Organizing a major film festival in Vancouver may seem an impossible task. Two of the very best film festivals in North America take place in Toronto and Montreal, and if one thinks of major Canadian film festivals, Vancouver will not be the first one to spring to mind.
North American film festivals, however, tend to cater for the most important ethnic minorities present in their location. Vancouver has the great advantage of being home to minorities that happen to come from those countries (Japan, China, Taiwan, Korea) that have produced the most exciting films in the last few years. The festival was lucky that as good European films were in increasingly short supply, the films from these countries became more and more exciting and valuable artistically.
It is no surprise, then, that the Vancouver International Film Festival recently reinvented itself as the film festival that represents films from Asia. This was a natural path to take, given that this city has the largest percentage of Chinese, Japanese and Korean inhabitants of any North American city, and that some parts of greater Vancouver have distinctive Asian ambience.
And the best films at the festival were indeed from China, Korea, Taiwan and Thailand. Only the most distinguished film festivals can afford to show weaker works by great directors, but this is exactly what the Vancouver film festival did. Tsai Ming-Liang is one of the greatest living directors of our time, and his new feature film, I don’t want to sleep alone was one of the best films screened here this year. But the festival had the courage also to show a recent television feature by Tsai, work of a kind he had not touched for more than ten years.
The film, My stinking kid, has the same format as Tsai’s early television works, but it was co-directed by Lee Kang-Sheng, the actor in all his film and the director of The Missing. This collaboration is not new. Lee’s The Missing and Tsai’s Good Bye, Dragon Inn were shot at the same time and many of their characters are the same. Their original titles (Bu Jian and Bu San, respectively) are also supposed to be read together. It is not difficult to spot some of the recurring themes of Tsai’s films in My stinking kid (for example, the motif of a mysterious illness and the way he filmed interiors), but Lee’s influence is also palpable in the (relative) sentimentality of some of the scenes. It would be interesting to see how Tsai and Lee would collaborate on a feature film that is not made for television.
Jia Zhang-Ke is another great among living directors. His newest opus, Still life, winner in Venice this year, was also shown at the Vancouver festival. In addition, the festival screened a documentary by him, shot at the same locations and even using some of the same material as the feature film. This film, Dong, will probably not be considered one of the director’s masterpieces, and it never aspires to be one. It is a documentary about an artist, Liu Xiao-Dong, and the way he paints. It does not want to be more than that. It carries the distinctive features of Jia Zhang-Ke’s films, and it is as difficult to identify with the painter as it is in Xiao Wu to identify with the pickpocket. In a documentary about a high-profile artist, this is very surprising, to say the least. Even if the film lacks the artistic perfection of some of Zhang-Ke’s feature films, it offers an absorbing view into the way a Chinese artist lives through the country’s, and the wider region’s, changes.

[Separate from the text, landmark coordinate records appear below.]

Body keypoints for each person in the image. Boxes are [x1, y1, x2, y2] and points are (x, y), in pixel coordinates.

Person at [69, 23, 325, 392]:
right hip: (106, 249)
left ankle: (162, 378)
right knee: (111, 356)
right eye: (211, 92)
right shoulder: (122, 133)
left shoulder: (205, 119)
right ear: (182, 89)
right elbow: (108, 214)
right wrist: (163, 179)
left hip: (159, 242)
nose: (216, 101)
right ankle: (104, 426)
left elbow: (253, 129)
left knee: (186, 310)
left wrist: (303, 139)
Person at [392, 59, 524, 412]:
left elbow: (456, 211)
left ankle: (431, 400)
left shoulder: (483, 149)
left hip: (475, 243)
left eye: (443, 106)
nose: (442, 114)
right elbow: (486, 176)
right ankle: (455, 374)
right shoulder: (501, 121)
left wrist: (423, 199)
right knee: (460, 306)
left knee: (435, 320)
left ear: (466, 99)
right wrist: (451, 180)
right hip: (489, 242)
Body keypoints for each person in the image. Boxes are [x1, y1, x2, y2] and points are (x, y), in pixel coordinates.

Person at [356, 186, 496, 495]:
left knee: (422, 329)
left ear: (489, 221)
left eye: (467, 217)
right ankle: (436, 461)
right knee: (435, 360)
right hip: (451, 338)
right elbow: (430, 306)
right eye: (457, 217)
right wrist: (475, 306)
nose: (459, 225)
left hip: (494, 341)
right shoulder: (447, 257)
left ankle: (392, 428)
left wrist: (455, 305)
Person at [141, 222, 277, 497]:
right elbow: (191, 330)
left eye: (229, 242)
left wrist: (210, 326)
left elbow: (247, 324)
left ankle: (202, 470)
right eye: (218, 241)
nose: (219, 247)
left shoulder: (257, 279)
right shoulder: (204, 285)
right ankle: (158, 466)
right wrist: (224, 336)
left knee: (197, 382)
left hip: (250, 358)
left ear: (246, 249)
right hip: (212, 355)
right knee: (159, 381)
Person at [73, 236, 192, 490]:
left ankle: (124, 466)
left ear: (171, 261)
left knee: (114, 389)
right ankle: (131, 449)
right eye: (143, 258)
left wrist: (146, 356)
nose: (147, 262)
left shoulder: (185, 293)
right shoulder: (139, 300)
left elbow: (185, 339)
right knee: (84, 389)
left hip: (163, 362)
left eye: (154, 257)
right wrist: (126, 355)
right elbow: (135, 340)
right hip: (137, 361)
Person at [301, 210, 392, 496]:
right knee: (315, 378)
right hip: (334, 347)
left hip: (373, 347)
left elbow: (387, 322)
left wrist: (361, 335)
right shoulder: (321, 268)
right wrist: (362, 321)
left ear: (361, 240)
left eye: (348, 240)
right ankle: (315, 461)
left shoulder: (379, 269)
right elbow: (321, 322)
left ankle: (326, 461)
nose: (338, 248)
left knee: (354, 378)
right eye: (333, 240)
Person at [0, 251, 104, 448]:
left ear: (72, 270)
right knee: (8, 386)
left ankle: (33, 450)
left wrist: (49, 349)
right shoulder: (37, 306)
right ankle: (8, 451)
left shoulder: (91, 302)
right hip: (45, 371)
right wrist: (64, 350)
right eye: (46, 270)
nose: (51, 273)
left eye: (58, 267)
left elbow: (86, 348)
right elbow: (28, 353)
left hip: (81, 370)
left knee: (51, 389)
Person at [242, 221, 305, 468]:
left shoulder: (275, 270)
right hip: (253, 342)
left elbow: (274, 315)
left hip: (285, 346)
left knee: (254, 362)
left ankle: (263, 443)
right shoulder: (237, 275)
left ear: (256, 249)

A third major Asian film director, Apichatpong Weerasethakul is in residence in Vancouver for the entire film festival, as he is on one of the many juries. His new film, Syndromes and a century is as complex, but perhaps not as dark as his previous films. The structure is less serene and more playful, but it is perhaps even more difficult to find the links between the two parts of the film than in Weerasethakul’s previous work, Tropical Malady, which is in itself quite an achievement.
It would be a mistake to think, however, that the Vancouver International Film Festival became a regional film festival for Asian films. It also offers new works by seminal (non-mainstream) European directors, such as Manoel de Oliveira, Aki Kaurismaki or Jan Svankmajer. There are also follow-ups of big festival-hits of the last couple of years by young directors, such as Los Muertos or Distant. Unfortunately, few of these films are as artistically exciting as previous works by the same directors.
But perhaps the most important event at the film festival was the screening of a film made (and, with very few exceptions, last screened) thirty-five years ago: Jacques Rivette’s thirteen-hour opus, Noli me tangere, which features everybody who was anybody in the history of the French Nouvelle Vague. Surprisingly easy to watch, this film cannot even be compared to the widely distributed four-hour version. The importance of the event is clearly indicated by the fact that perhaps the number one Rivette-expert, Jonathan Rosenbaum introduced the film.
While Toronto may have more films and Montreal may have more glamour, Vancouver is a festival for the real film snobs.